Ask not: How can I combine intellectual curiosity and religious faith?
But perhaps: Is there some deep desire within me that works its way out as curiosity about the world and as spiritual faith?
My answer to that question is yes. I have worked for years to think through that question and I think so. I have listened with care to Jesus and to spiritual teachers and I have prayed and I believe so.
Ask not: Is there some deep desire within me that works its way out as curiosity about the world and as spiritual faith?
But perhaps: How can I explore this desire and the ways it works in my life? And how find and encourage and learn from others on that same quest?
This website and blog and twitter feed are attempts to answer those last two questions.
Where do you go when you are incurably curious about the world, when you long for a (spiritual) connection with something universal and unfathomable, and when you desire to know others and be known by them?
I have always been a mix of these three desires. In my teens my spiritual longing and my desire to know and be known led me into the church; I gave all that I knew of myself, confessed my faith to become an active member. But I soon discovered that the church wasn’t able to connect me to something deep enough or universal enough to satisfy my longing; and quite a few religious people were uncomfortable with my questions and my curiosity. After about a year I left with the belief that I had given church a fair try and found it lacking and was done with it forever. However, I took along with me an admiration for Jesus that has never left me.

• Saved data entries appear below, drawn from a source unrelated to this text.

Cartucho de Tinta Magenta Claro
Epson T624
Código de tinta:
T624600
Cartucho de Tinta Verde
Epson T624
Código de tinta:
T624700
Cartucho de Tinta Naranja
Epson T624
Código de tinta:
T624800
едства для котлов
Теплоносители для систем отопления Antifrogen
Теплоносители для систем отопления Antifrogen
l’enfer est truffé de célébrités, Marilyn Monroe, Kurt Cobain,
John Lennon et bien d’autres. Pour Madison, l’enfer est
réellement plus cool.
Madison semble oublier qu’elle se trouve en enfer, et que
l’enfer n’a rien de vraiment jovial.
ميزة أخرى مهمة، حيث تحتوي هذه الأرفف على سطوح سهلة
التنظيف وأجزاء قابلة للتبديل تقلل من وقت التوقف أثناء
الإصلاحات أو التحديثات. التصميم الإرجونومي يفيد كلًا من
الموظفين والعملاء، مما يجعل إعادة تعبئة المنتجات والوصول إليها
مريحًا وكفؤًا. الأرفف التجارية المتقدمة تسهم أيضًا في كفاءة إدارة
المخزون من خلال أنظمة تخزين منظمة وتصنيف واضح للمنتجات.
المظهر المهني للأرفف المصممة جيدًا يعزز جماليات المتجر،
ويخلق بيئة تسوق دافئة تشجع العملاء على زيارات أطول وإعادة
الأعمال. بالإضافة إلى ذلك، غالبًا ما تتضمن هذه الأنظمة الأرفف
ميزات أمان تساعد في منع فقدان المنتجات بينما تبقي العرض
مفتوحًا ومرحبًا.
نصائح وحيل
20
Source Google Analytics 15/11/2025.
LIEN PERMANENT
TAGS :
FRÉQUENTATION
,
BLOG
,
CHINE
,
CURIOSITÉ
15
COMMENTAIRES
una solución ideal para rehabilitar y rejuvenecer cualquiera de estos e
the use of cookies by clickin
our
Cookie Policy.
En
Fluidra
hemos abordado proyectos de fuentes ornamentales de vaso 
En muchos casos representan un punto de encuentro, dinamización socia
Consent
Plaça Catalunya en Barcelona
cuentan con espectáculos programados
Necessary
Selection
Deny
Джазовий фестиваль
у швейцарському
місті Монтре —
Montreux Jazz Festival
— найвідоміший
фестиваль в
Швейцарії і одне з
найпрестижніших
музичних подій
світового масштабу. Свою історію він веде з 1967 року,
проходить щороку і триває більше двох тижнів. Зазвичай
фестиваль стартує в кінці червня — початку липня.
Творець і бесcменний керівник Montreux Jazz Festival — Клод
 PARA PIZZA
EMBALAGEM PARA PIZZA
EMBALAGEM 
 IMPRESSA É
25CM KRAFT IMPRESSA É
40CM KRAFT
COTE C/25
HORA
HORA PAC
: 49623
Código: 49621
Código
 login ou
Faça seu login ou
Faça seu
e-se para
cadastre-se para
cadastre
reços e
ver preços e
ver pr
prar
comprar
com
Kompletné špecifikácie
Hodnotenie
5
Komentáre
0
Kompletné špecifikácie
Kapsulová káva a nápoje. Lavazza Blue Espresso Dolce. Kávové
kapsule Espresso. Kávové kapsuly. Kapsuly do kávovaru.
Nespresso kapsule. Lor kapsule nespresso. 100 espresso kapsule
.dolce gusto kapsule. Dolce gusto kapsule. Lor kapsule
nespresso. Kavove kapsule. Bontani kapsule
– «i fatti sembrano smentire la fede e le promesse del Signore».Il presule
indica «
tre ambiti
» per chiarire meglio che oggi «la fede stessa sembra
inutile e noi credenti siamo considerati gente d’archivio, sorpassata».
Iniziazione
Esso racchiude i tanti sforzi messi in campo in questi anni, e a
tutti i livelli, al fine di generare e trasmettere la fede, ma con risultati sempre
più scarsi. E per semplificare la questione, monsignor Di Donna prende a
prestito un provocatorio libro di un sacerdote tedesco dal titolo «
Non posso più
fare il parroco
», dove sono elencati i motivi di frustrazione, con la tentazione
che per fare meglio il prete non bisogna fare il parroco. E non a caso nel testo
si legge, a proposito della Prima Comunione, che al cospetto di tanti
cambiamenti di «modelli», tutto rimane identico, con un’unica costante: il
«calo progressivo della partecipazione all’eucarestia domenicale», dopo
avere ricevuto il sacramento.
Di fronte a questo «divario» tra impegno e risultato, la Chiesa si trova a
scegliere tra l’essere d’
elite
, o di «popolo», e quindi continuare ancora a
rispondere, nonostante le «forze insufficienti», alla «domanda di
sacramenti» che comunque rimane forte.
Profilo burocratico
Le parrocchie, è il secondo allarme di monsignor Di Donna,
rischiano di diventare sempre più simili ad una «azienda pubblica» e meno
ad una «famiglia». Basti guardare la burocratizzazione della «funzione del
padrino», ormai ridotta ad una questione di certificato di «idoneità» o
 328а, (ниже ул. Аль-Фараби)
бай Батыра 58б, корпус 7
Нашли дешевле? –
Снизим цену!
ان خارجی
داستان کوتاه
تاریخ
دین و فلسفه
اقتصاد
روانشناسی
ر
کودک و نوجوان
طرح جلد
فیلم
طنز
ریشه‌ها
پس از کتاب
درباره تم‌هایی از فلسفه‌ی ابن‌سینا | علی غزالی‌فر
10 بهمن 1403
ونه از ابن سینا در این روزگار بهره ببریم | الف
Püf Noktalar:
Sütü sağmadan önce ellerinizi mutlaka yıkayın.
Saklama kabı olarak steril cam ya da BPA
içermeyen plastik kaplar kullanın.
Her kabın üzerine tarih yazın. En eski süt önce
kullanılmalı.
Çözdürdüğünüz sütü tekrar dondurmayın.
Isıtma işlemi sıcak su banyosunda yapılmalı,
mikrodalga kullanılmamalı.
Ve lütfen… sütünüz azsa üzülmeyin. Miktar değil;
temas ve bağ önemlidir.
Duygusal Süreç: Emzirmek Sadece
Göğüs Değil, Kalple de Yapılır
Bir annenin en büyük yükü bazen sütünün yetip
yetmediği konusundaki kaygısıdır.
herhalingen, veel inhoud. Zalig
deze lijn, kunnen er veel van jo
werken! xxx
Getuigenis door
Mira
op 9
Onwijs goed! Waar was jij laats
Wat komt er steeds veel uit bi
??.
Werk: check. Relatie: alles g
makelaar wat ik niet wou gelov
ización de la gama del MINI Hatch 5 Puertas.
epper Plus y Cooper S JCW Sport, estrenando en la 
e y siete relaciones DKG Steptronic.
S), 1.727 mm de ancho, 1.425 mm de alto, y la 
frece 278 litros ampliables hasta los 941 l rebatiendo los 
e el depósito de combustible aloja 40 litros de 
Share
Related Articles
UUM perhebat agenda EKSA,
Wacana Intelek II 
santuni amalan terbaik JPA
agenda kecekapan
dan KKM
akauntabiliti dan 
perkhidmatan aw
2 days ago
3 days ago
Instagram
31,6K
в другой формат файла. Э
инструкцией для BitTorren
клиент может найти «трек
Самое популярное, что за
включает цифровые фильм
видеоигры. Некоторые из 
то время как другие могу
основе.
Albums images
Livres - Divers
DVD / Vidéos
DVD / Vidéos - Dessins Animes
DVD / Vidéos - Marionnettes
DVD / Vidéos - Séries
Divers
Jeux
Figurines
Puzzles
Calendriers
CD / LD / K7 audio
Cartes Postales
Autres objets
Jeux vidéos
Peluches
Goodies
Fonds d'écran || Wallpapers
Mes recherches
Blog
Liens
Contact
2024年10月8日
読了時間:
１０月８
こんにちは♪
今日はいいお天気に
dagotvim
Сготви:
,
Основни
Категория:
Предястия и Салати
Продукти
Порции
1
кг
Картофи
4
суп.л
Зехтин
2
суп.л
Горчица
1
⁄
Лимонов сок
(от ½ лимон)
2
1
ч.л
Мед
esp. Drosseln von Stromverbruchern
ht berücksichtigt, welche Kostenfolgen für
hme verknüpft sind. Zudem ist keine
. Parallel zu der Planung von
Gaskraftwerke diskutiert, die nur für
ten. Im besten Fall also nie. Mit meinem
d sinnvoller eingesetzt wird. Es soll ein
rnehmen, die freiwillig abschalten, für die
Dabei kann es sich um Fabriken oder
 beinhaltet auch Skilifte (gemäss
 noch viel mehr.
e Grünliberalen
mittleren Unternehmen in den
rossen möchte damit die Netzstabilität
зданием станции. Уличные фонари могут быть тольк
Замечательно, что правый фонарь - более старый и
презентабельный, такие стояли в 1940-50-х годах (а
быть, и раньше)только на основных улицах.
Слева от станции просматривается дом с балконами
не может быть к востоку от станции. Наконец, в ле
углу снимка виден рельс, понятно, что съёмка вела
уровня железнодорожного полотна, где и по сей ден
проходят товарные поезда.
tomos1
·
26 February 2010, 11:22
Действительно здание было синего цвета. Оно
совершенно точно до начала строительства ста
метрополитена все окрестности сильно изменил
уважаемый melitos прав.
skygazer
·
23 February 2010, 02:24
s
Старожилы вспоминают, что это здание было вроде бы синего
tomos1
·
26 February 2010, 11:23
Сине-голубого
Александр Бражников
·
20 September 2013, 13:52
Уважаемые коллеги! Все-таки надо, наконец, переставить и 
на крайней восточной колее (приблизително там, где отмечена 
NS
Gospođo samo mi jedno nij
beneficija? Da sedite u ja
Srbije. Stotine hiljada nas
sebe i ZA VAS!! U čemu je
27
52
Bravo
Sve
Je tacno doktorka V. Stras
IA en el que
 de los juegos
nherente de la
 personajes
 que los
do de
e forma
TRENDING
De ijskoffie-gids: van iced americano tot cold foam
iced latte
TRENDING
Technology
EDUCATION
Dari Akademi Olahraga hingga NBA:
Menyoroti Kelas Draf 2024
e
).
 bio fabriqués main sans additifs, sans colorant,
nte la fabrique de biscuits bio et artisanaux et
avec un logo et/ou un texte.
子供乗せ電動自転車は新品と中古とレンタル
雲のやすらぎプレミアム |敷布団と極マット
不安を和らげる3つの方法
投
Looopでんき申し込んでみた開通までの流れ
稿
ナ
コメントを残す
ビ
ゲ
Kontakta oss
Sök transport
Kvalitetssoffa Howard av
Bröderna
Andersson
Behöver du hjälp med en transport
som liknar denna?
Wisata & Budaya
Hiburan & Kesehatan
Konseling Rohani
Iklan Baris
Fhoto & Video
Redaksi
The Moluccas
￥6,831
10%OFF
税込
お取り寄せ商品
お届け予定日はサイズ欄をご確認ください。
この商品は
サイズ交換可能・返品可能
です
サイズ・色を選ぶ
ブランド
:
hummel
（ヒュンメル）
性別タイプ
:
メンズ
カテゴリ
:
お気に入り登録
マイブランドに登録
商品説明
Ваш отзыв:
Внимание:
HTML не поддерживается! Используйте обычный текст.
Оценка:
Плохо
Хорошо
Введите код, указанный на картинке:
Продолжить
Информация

In my early twenties, my wife “dragged” me back to a small church in a small town. There I met some people who welcomed me and began to satisfy my desire to know and be known. The preacher at that church, who had been called back out of retirement, welcomed my questions and even answered a few of them to my satisfaction. The god of that church was bigger and more mysterious, and I was able to focus my curiosity into studying the Bible. This time it stuck.